Consignes: Reproduisez en entier, mot pour mot, l'extrait sur le refus du nihilisme et le choix de la guérison.

───── Extrait source ─────

Je n’ai pas tellement foi en la justice, mais je n’ai pas d’autre choix que d’y croire. La seule alternative serait le nihilisme – l’absence totale de foi en l’humanité – je m’y refuse. Je pense que nous devons refuser le nihilisme parce que c’est la direction du fascisme. Je pense que nous devons refuser le désespoir et choisir la guérison, aussi lente et imparfaite soit-elle. J’essaie de faire le choix de ma propre guérison. J’essaie de faire le choix de ma propre vie, douloureuse et blessée comme elle est. Comme le suggère adrienne maree brown, j’essaie de faire le choix de l’évolution personnelle et de la transformation constante, comme une fleur qui s’épanouit dans un environnement empoisonné par les radiations nucléaires.

J’essaie de laisser la sagesse émerger de mon corps traumatisé.

───── Données présentées ─────

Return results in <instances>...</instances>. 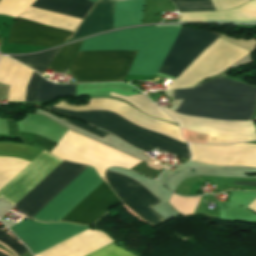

─────

Réponse attendue:
Je n’ai pas tellement foi en la justice, mais je n’ai pas d’autre choix que d’y croire. La seule alternative serait le nihilisme – l’absence totale de foi en l’humanité – je m’y refuse. Je pense que nous devons refuser le nihilisme parce que c’est la direction du fascisme. Je pense que nous devons refuser le désespoir et choisir la guérison, aussi lente et imparfaite soit-elle. J’essaie de faire le choix de ma propre guérison. J’essaie de faire le choix de ma propre vie, douloureuse et blessée comme elle est. Comme le suggère adrienne maree brown, j’essaie de faire le choix de l’évolution personnelle et de la transformation constante, comme une fleur qui s’épanouit dans un environnement empoisonné par les radiations nucléaires.

J’essaie de laisser la sagesse émerger de mon corps traumatisé.